Guardian obituary
My long-standing Liberal colleague, Richard Moore, has died at the age of 88. Richard was one of the few remaining party stalwarts from the 1950s whose understanding of Liberalism, added to a determination to promote it, ensured the Liberal party's survival when at times it seemed precarious. He told me that he had attended every Liberal Assembly and Liberal Democrat Conference from 1953 to 2017. His whole working life was occupied with various aspects of Liberalism, domestic or international.
Richard was the son of Sir Alan Hilary Moore and Lady Hilda Mary Moore, (née Burrows) who were able to give him a private education from which he won an Exhibition to Trinity College, Cambridge, to read history. At Cambridge he became President of the Union and anchored the Liberal Club. It is said that it was the existence of Jewish refugees from Hitler in the family home before the war that instilled a young awareness of the consequences of totalitarianism that imbued all his politics.
A modest legacy enabled him to take on a succession of relatively poorly paid jobs within the Liberal family. Soon after graduation he joined the Liberal daily, the News Chronicle, as a leader writer. When that closed in 1960, he became secretary to the Liberal Peers and, later, political secretary and speech writer to Jeremy Thorpe, on whose behaviour he studiously refused to comment, apart from the understatement that, "he was not very wise in his choice of friends." His internationalism found expression in becoming adviser to the Liberal Group in the European Parliament in between two terms as Secretary-General of Liberal International.
Richard was eight times an unsuccessful parliamentary Liberal candidate, between 1955 and October 1974. Remarkably for the time, he lost his election deposit only once, in 1970 when, believing that it was vital that a Liberal opposed the Rev Ian Paisley in Antrim North, packed a bag and did it himself. He also fought the 1984 European Parliament election in Somerset and Dorset West.
He was a brilliant platform orator and some of his phrases stayed in the memory for years afterwards but, surprisingly, there is only one publication under his own name, "The Liberals in Europe" in the 1970s. His main literary endeavours appeared under others' names. His Liberalism was on the radical wing of the party in the 1950s but became more establishment in later years.

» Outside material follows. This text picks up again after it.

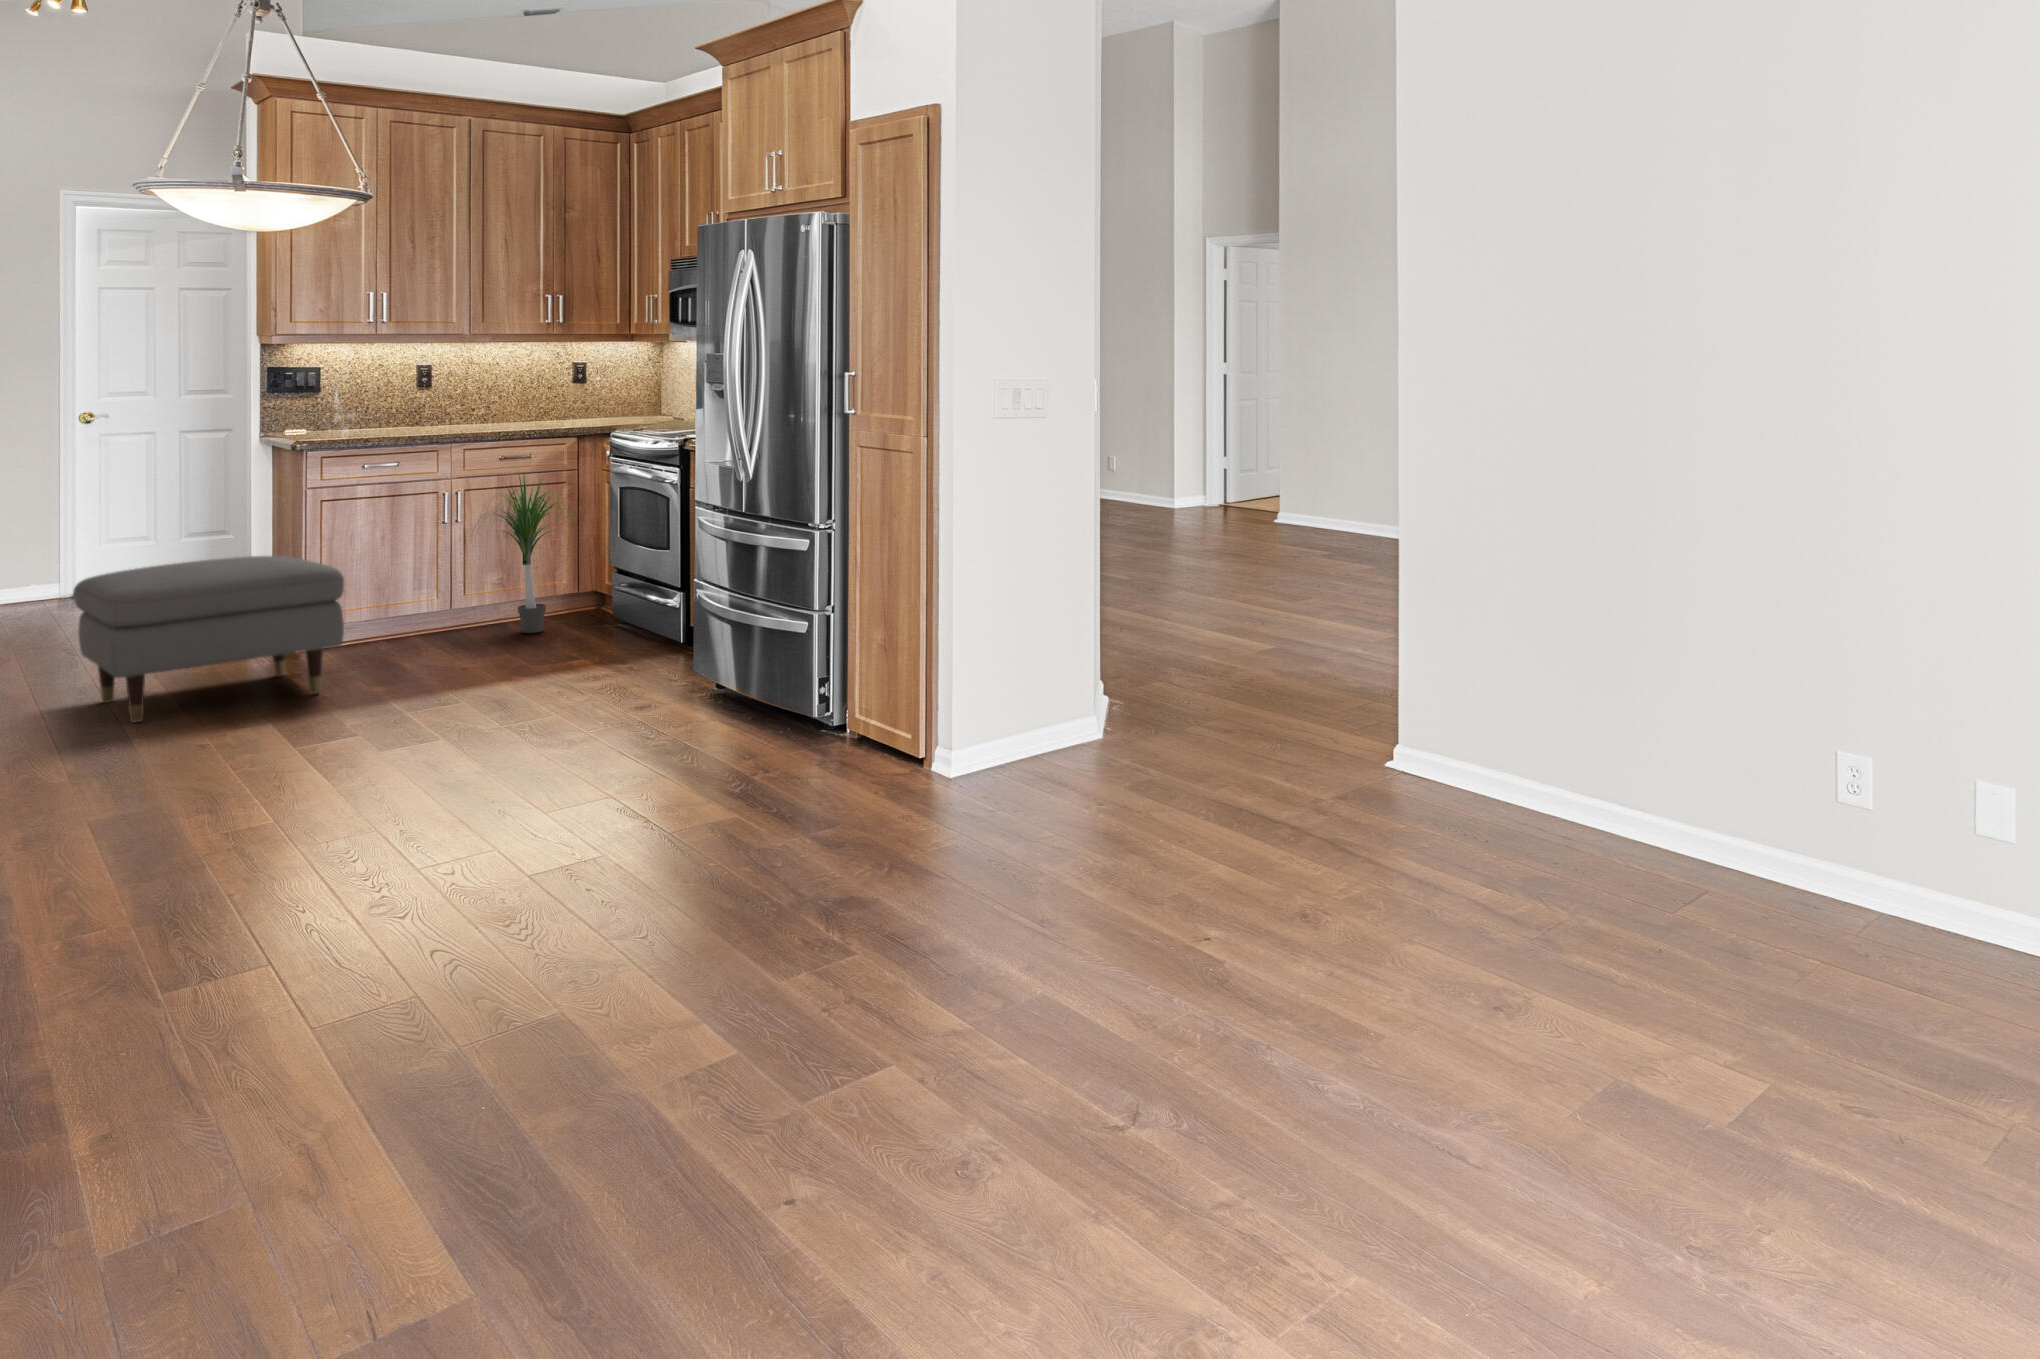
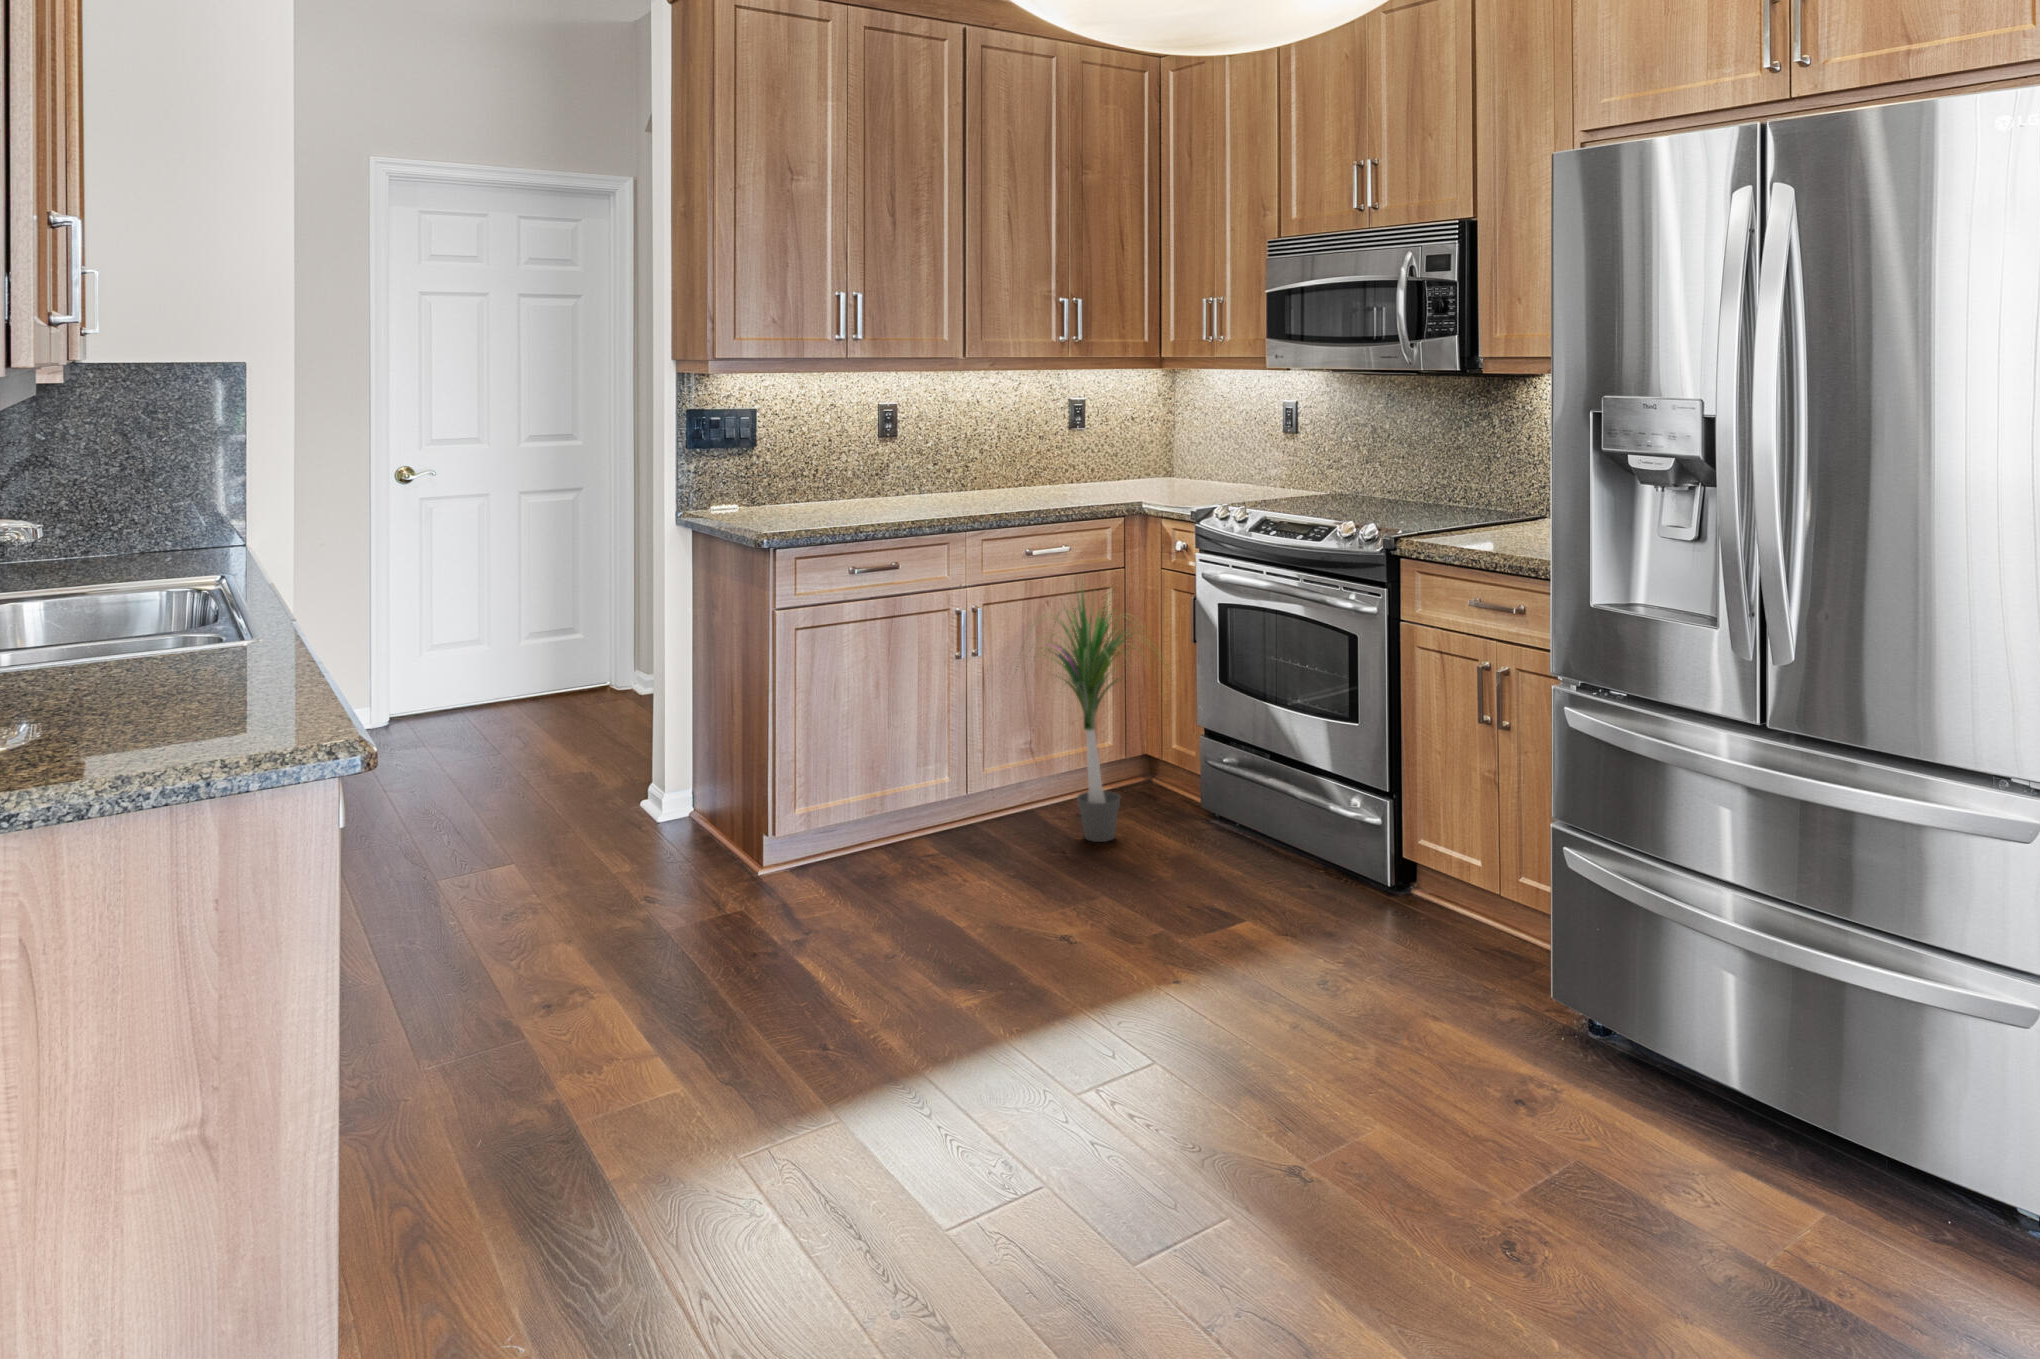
ottoman: present [73,556,344,723] -> none [453,743,897,1091]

For instance, his lifelong opposition to totalitarian regimes and his belief in the need to intervene to counter them led him to disagree openly with the party over its opposition to the Iraq invasion in 2003.
He married Ann Miles in 1955 and she was also a dedicated Liberal activist in her own right, becoming a Liberal County and District Councillor in Sussex.
Richard Gillachrist Moore, born 20 February 1931, died 15 May 2019; married Ann Hilary Miles, 1955; two sons, Charles and Rowan, and one daughter, Charlotte - all writers; seven grandchildren and a great-grand-daughter.